Ogni campo ha i suoi feticisti. Ho
visto nerd passare giorni interi
davanti il pc, intimamente attratti
dai colori fluo dello schermo. Ho assistito
alle crisi di astinenza delle più agguerrite fashion-addicted e alle maratone acquisti di 36 ore no-stop sulla superficie quadra di 240 km. Ho sentito matematici parlare dell’integrale di Lebesgue come di un caro
parente emigrato in Argentina. E di chi, prima di andare a dormire, per puro
sfoggio mnemonico ripeteva, con dimostrazione, il teorema di Schwartz. Ingegneri andare in
pellegrinaggio nella dimora infantile di Einstein,
muniti di santini di Fermi, Bohr e Richter, che non si sa mai. Pseudo
politicanti in erba mostrare desiderio sessuale per la lunga, bianca barba di Marx e per gli occhi malandrini del Che. Politicanti, meno in erba, ma
egualmente pseudo, ricevere chiamate tra le note dell’Internazionale, nella
meglio riuscita versione russa.
I giuristi, però, devo ammettere,
si contendono lo scettro, insieme ai letterati sotto effetto di stupefacenti,
dei più talentuosi feticisti di tutte le categorie in gara. Il perché è
evidente. Il giurista, per definizione, agisce in lucidità. La cocaina dei
principi del foro è un vecchio retaggio yuppy
anni ‘80, una trovata degli sceneggiatori di American Psycho, per intenderci. In realtà, il giurista degli anni
2012 si fa di Bianca, di Alpa, di Cerulli Irelli, di Giannini, di Antolisei, di
Luiso, di Tonini. I meno profani del settore sanno di cosa parlo. C’è perfino
la storia di quel povero specializzando che, nella preparazione del concorso
della vita, il suo cazzutissimo concorso, aveva sofferto del primo caso di
scomparsa delle impronte digitali. Con le dita, correndo velocissimo sulle
pagine dei manuali dei guru del settore,
aveva perso la propria identità tattile. Oltre che sette delle dieci diottrie
che il buon Dio gli aveva dato.
Io, personalmente, riconosco di essere stata affetta dalla sindrome di Stoccolma durante la
preparazione dell’esame di Amministrativo.
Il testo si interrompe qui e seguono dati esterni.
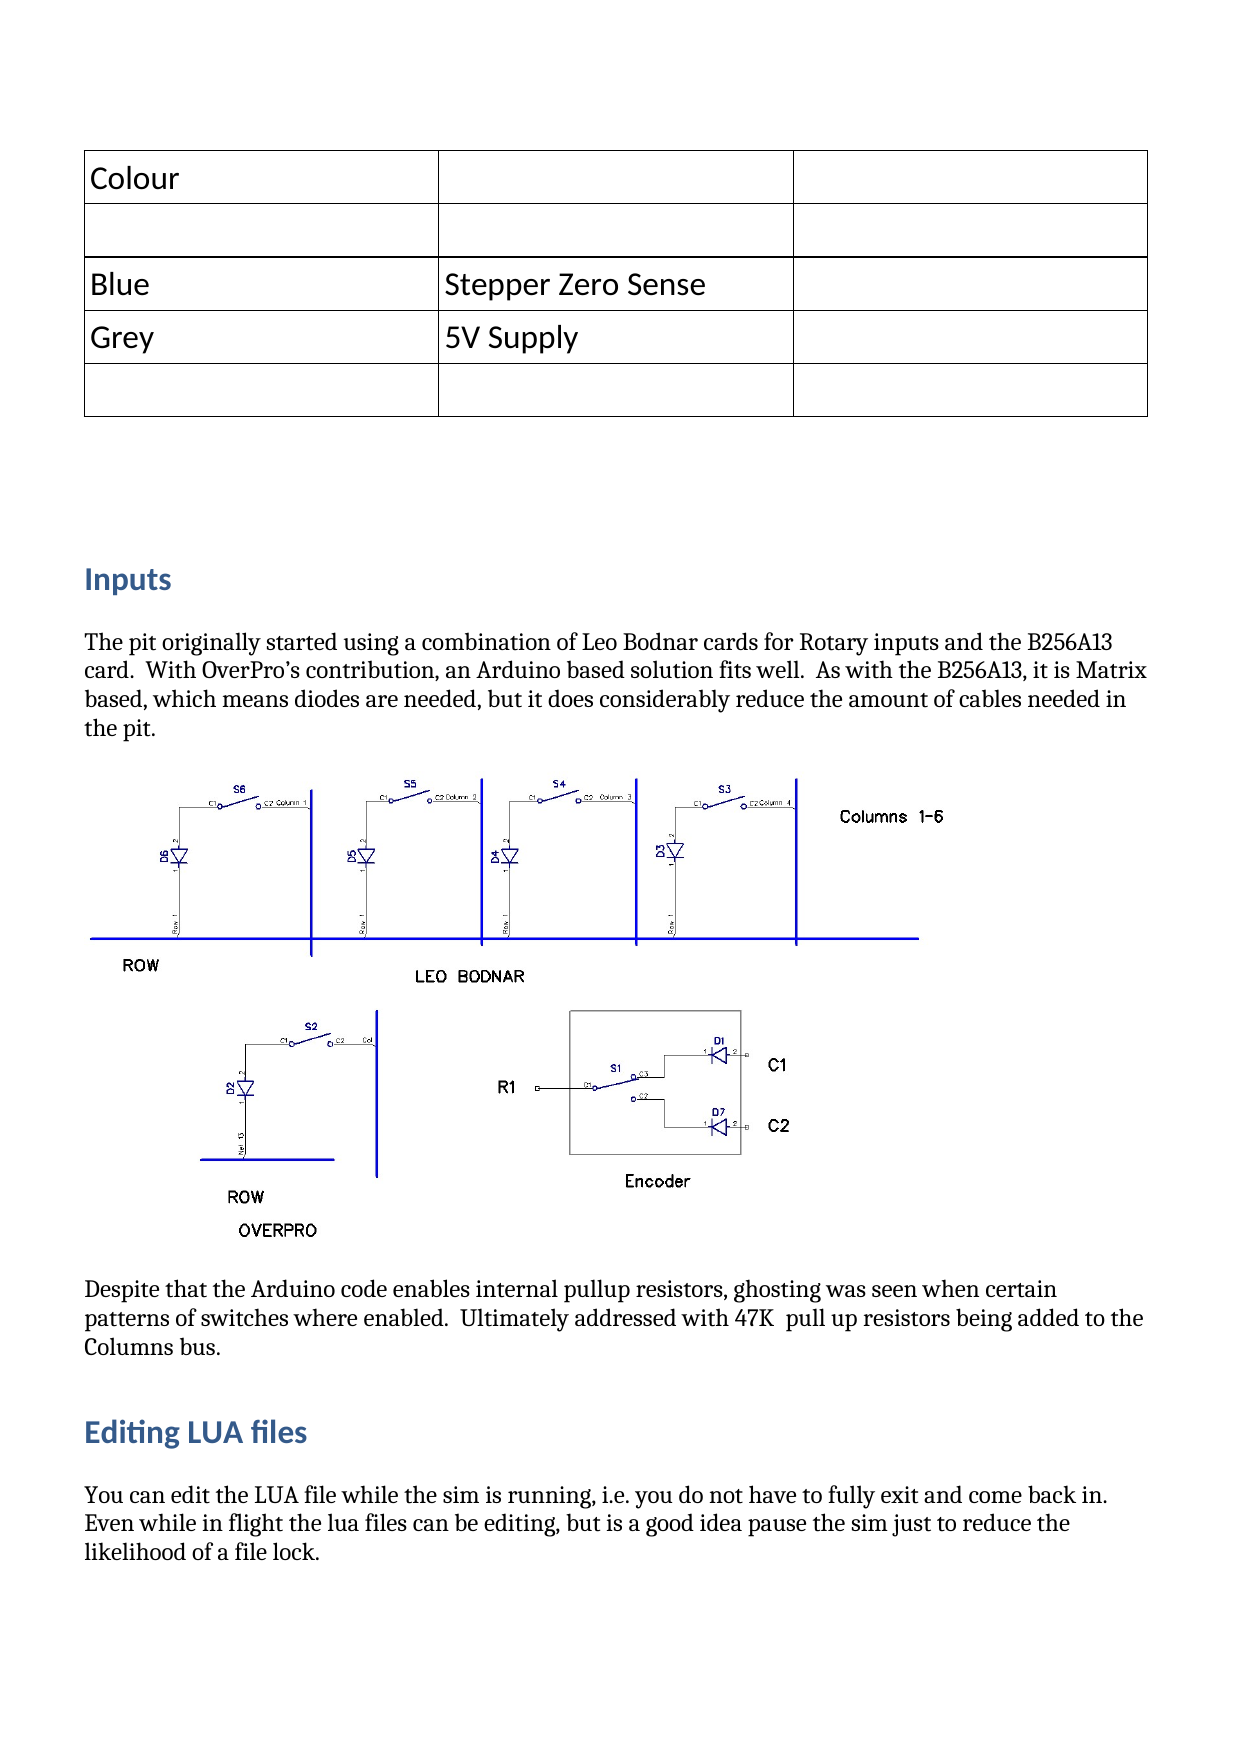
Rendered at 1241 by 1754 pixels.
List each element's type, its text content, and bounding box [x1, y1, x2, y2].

text Despite that the Arduino code enables internal pullup resistors, ghosting was seen when certain patterns of switches where enabled. Ultimately addressed with 47K pull up resistors being added to the Columns bus. [84, 1275, 1148, 1361]
text You can edit the LUA file while the sim is running, i.e. you do not have to fully exit and come back in. Even while in flight the lua files can be editing, but is a good idea pause the sim just to reduce the likelihood of a file lock. [84, 1481, 1148, 1567]
table_header [794, 151, 1147, 203]
table_cell [794, 204, 1147, 256]
table_cell [794, 364, 1147, 416]
subtitle Editing LUA files [84, 1411, 1148, 1452]
table_cell [794, 311, 1147, 363]
table_cell Grey [85, 311, 438, 363]
table_cell [439, 204, 793, 256]
table_cell [85, 204, 438, 256]
picture [84, 771, 949, 1247]
table_cell [439, 364, 793, 416]
text The pit originally started using a combination of Leo Bodnar cards for Rotary inputs and the B256A13 card. With OverPro’s contribution, an Arduino based solution fits well. As with the B256A13, it is Matrix based, which means diodes are needed, but it does considerably reduce the amount of cables needed in the pit. [84, 627, 1148, 742]
table_header Colour [85, 151, 438, 203]
table_cell Blue [85, 258, 438, 310]
table_cell [85, 364, 438, 416]
table_cell 5V Supply [439, 311, 793, 363]
subtitle Inputs [84, 558, 1148, 599]
table_header [439, 151, 793, 203]
table_cell Stepper Zero Sense [439, 258, 793, 310]
table_cell [794, 258, 1147, 310]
Il mio professore, quello che poi,
alla fine, se ci penso bene, mi teneva sotto sequestro a casa, era assurto all’apice
della mia personalissima top three
dei migliori miti mai esistiti dai primi del ‘900 fino ad oggi, insieme a Robert Plant e a Jim Morrison prima che cominciasse a farsi di peyote. Non mi vergogno affatto a dirlo. Con i suoi libri, io ci
avevo dormito, ci avevo mangiato, e in prossimità della verifica, quando l’effetto
purgativo dei timori pre-esame, bussava alle porte del cuuuore, ci avevo anche fatto la cacca. Non siate inclementi, ora.
Chi di voi non è mai andato in bagno in compagnia di un grande autore?